* Data extracts
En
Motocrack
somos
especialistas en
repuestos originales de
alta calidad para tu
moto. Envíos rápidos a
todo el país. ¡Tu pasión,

* Task details
Write out every entry exactly as it appears.

* Problem solution
En
Motocrack
somos
especialistas en
repuestos originales de
alta calidad para tu
moto. Envíos rápidos a
todo el país. ¡Tu pasión,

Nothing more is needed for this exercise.